Root finding using the Bisection Method - exact solutions

As a final blog on this program, I want to cover the situation where an exact solution of f(x)=0 is found by the bisection method, i.e. where the program finds α where f(α)=0 and not just an approximation to α.

Consider the quadratic equation 160x²-428x-645=0. This equation has a root around x=-1 because f(-1.1)=19.4 and f(-0.9)=-130.2 (where f(x)=160x²-428x-645), so f changes sign between -1.1 and -0.9. If we now edit the program to have 160C²-428C-645 instead of C-COS(C) in the "subroutine" then on running the program with A being -1.1, B being -0.9 and D set to 1x10^-5 we obtain the root -1.075 in 3 bisections. This is the exact value for the root because the quadractic equation can be factorised to (x-3.75)(x+1.075)=0, so the roots are x=-1.075 and x=3.75.

This shows that the program can cope with the situation where it finds the root exactly. Of course, this doesn't always happen even if an exact value could be found. For example, rerunning the program with A set to -1.5, B set to -0.5 and D as before, we obtain C as -1.075004578 in 17 iterations.

Root finding using the Bisection Method - execution of the program

In a previous post I provided a program for finding the root of a function f(x) using the bisection method. To show how this works, consider the problem of calculating where the lines y=x and y=cos x intersect on a graph of y against x (see the above plot from Wolfram Alpha). There is a single point of intersection somewhere between x=0 and x=π/2 and to find it we need to obtain the solution of x=cos x, i.e. x-cos x=0. This trigonometric equation has no obvious solutions and so we can use the bisection method to find a numerical solution (where f(x)=x-cos x).

The program given is already set up for this. On running the program the display shows A? This is the lower limit of the interval that is being bisected.

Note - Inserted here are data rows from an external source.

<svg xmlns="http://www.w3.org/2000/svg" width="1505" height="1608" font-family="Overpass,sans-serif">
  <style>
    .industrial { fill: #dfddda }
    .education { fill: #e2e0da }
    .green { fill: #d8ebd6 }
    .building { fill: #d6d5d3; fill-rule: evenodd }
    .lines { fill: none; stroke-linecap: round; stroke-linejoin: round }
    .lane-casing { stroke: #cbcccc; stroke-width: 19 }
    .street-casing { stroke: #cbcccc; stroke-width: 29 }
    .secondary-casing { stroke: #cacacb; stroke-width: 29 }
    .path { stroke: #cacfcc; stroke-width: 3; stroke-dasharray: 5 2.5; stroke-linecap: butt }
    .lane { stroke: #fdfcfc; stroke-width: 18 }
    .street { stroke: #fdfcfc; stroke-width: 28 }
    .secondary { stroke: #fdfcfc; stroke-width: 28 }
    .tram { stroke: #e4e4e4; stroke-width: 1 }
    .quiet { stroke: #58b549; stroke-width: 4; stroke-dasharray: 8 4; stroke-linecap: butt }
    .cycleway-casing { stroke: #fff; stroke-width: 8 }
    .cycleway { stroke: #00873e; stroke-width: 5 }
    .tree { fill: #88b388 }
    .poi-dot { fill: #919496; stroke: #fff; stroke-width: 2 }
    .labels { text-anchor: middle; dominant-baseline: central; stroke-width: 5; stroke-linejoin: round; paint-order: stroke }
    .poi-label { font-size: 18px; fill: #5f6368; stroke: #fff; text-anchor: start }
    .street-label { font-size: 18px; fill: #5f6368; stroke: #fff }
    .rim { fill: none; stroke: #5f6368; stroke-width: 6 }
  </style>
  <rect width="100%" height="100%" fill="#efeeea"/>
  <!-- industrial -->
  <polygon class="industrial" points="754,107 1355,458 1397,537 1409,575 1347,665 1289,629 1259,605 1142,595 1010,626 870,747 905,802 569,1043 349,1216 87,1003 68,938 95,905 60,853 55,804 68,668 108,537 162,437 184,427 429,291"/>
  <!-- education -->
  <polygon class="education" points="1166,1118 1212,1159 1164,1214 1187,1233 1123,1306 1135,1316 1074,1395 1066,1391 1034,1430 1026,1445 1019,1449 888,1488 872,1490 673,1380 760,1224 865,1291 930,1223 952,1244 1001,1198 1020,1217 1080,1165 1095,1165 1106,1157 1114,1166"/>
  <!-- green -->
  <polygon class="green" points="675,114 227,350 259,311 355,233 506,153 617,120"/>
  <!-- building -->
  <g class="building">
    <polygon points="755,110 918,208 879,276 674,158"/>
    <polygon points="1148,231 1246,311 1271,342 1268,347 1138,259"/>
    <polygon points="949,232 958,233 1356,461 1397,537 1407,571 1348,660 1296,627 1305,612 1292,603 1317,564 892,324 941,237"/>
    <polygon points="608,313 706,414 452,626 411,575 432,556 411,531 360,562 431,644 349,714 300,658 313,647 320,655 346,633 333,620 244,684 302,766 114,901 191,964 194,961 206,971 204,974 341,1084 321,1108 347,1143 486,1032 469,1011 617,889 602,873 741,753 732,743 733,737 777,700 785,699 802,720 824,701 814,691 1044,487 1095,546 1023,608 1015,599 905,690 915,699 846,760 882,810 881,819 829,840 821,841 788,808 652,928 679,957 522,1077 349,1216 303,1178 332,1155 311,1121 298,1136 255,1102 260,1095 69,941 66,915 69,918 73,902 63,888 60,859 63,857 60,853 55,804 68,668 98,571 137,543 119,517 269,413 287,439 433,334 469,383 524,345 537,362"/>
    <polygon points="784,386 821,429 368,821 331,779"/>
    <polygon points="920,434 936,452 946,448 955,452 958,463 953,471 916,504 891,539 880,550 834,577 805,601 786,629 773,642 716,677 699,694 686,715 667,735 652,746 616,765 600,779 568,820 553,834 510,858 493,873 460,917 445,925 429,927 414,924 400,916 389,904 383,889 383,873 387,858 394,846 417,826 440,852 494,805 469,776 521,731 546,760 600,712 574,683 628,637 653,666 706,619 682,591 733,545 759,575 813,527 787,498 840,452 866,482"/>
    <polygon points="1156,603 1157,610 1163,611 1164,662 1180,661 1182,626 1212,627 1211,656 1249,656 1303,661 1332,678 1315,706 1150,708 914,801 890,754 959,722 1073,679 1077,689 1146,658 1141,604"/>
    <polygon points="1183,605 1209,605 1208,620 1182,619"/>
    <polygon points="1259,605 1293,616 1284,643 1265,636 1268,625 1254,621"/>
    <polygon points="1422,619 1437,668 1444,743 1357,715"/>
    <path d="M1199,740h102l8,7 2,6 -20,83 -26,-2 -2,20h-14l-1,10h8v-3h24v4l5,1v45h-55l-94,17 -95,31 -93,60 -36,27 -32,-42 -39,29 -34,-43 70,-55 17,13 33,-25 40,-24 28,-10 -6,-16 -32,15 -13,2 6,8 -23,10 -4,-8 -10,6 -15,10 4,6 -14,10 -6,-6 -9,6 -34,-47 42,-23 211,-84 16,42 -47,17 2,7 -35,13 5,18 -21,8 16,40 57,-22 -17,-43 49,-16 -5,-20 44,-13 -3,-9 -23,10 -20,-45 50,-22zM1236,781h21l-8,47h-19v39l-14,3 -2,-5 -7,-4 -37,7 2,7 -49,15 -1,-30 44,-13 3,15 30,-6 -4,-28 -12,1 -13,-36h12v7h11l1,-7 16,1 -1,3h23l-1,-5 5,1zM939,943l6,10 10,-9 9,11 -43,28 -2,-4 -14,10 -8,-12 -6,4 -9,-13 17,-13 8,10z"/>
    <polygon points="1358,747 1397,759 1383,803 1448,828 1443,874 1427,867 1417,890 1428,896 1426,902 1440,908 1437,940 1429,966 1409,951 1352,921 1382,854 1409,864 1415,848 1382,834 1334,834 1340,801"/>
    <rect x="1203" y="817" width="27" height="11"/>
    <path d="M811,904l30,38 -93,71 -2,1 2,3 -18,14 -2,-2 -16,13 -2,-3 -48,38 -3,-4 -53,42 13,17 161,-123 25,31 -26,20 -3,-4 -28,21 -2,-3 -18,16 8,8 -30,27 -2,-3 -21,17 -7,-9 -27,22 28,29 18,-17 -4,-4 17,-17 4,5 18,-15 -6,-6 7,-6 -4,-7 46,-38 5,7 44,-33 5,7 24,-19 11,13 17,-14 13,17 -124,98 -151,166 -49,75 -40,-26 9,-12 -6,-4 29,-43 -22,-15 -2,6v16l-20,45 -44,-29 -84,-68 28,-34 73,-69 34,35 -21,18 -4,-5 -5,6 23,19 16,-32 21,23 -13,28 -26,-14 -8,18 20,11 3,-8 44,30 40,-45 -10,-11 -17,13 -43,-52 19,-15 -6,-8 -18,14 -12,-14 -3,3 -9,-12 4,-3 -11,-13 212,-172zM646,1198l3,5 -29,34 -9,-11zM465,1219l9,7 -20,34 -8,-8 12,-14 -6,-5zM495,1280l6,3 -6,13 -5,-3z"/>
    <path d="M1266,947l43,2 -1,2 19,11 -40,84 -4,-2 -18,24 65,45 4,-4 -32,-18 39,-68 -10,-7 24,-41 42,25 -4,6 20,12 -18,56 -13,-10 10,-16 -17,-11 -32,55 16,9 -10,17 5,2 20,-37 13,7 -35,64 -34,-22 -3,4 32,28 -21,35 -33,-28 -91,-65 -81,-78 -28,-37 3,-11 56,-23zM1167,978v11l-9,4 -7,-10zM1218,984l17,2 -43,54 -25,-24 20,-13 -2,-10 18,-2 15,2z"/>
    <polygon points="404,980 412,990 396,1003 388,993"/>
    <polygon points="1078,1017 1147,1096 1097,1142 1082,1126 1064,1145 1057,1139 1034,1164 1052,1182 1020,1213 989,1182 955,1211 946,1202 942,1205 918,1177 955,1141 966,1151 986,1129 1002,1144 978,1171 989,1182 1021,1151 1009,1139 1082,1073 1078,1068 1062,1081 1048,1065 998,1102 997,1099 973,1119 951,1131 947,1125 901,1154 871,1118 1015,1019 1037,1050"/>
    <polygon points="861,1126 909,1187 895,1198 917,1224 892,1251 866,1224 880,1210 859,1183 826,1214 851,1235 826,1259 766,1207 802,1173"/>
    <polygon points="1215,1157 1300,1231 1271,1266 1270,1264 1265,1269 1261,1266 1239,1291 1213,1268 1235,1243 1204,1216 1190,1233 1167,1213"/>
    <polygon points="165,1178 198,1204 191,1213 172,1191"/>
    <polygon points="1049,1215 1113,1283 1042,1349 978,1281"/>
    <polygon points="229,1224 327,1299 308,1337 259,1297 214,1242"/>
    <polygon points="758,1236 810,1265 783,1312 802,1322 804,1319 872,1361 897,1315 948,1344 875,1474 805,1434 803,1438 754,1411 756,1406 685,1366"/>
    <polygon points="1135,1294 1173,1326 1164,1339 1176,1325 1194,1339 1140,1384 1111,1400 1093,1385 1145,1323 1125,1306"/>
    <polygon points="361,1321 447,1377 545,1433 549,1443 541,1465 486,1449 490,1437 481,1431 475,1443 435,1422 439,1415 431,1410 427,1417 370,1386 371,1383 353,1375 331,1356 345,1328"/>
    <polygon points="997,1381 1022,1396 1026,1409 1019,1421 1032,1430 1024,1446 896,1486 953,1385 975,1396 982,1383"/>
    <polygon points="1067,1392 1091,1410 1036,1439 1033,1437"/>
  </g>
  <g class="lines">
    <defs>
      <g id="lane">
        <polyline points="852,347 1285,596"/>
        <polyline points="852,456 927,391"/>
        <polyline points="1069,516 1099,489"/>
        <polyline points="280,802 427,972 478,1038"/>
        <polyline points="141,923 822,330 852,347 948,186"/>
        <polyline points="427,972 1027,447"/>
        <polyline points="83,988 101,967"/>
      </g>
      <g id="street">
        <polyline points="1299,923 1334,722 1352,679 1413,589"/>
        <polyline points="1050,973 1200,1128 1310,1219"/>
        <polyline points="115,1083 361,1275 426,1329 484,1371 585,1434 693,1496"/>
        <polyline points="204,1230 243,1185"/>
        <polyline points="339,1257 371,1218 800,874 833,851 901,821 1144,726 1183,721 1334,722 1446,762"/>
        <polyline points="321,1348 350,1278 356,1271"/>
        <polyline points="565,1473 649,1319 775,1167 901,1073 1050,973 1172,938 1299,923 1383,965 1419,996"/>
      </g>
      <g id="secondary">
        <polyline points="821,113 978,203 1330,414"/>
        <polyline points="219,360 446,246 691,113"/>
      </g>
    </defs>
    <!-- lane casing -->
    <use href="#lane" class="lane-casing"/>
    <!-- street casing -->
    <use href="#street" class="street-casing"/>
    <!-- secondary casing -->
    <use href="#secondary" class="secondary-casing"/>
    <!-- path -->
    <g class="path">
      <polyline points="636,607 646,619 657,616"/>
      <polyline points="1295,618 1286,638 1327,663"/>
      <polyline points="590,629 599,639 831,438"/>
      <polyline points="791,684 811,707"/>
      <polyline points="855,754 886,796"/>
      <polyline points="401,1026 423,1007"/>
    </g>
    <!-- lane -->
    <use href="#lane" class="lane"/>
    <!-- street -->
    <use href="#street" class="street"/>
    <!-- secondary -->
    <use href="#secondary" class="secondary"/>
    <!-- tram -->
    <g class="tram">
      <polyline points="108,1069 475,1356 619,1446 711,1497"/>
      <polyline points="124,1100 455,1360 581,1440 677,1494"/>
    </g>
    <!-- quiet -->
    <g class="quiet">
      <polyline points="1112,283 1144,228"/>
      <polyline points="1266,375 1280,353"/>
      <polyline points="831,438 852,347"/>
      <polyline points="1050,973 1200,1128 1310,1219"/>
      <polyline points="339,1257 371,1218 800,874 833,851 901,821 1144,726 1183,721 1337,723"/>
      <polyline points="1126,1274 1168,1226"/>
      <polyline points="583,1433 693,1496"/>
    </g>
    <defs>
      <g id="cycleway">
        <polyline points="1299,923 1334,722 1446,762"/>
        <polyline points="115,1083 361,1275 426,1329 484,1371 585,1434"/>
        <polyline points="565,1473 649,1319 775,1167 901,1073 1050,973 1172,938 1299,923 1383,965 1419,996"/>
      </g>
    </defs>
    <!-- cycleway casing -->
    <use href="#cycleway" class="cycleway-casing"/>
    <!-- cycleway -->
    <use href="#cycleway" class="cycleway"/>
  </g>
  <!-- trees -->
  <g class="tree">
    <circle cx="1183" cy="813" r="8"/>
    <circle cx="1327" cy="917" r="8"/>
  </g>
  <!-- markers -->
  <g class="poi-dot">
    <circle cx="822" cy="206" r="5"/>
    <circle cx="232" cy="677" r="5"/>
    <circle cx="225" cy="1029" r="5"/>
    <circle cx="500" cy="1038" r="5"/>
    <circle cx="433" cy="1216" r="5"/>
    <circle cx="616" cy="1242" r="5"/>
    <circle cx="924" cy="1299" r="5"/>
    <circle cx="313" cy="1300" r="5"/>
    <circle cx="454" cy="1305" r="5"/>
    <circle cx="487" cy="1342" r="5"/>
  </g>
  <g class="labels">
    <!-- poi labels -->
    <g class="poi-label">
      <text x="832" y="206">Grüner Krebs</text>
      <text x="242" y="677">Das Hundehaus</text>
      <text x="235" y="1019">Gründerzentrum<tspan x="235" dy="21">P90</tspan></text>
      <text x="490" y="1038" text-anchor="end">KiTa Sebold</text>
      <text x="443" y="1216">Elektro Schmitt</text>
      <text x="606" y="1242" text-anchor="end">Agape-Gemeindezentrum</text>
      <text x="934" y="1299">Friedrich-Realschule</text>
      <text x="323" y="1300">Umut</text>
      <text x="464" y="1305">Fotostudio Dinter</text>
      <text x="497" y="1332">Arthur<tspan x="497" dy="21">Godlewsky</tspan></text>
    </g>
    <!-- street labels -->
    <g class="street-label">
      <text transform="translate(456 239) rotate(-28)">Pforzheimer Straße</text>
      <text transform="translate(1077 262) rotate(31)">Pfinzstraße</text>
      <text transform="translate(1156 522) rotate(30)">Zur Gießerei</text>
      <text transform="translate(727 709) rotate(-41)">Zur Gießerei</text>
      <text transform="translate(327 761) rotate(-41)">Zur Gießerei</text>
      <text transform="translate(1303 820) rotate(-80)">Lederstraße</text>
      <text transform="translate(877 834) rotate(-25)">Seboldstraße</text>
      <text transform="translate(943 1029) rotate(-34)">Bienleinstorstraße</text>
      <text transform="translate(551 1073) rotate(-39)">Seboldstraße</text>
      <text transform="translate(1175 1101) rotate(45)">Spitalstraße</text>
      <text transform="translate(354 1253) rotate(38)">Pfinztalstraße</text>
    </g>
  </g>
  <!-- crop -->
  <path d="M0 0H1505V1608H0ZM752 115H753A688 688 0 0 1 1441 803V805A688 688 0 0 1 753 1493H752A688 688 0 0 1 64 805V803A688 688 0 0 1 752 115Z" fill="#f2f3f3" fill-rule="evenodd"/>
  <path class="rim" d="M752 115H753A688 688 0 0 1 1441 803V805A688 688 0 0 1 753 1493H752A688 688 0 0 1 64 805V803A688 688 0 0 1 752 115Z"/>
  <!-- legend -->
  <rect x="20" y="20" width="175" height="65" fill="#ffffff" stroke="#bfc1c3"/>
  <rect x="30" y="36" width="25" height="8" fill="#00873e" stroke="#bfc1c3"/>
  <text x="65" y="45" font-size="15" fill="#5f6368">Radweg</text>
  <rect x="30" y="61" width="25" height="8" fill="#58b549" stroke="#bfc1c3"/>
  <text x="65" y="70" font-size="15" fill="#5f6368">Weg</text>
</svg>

Enter [0] and press [EXE]. The display then shows B? This is the upper limit of the interval. Enter [SHIFT] [π] [/] [2] and press [EXE]. The display then shows D? This the error tolerance. Enter [1] [EXP] [-] [5] and press [EXE].

After a moment or two the display shows that the calculated root C is 0.739085126 and pressing [EXE] once more, the number of iterations X used in the calculations was 18. The maximum error in the root is  ±0.0000060, smaller than the tolerance of ±0.00001 requested, as expected (the maximum error can be calculated from C-A). So we can probably quote the root as being 0.7391 to four decimal places and be confident that this is correct (other maths software shows that the root is 0.739085133 to 9 decimal places).

Repeating the bisection with different intervals but the same level of tolerance in the error gives the following results:-

A=0.5, B=1, C=0.739082336, X=16
A=0.25, B=1.5, C=0.739091873, X=17
A=0.7, B=0.8, C=0.73908081, X=14

and this confirms that quoting the root as 0.7391 to 4 d.p. is correct.

Root finding using the Bisection Method - the program

I discussed the logic for this program in a previous blog. Here is the logic converted into a program for the fx-50F:-

?→A:A→C:0→X:Goto 1:Lbl 2:Y→M:?→B:?→D:Lbl 4:X+1→X:.5(A+B)→C:.5(B-A)<D=>Goto 0:Goto 1:Lbl 3:Y=0=>Goto 0:If MY>0:Then C→A:Y→M:Else C→B:IfEnd:Goto 4:Lbl 0:C▲X▲Lbl 1:C-COS(C)→Y:X=0=>Goto 2:X≠0=>Goto 3:

This is pretty much how the program looks when keyed into the calculator in edit mode. Special Program Commands (? → => : Lbl = < > ≠ If Then Else IfEnd ▲ Goto) are input using the [SHIFT] [P-CMD] keys. The cursor key (marked Replay) is used to switch between various screens of commands. Memory variables A, B, C, D, X, Y, and M are input using [ALPHA] [A], [B] etc keys. The ":" Separator Code command is used frequently and can be alternatively input using the [EXE] key.

This program is 132 steps in length.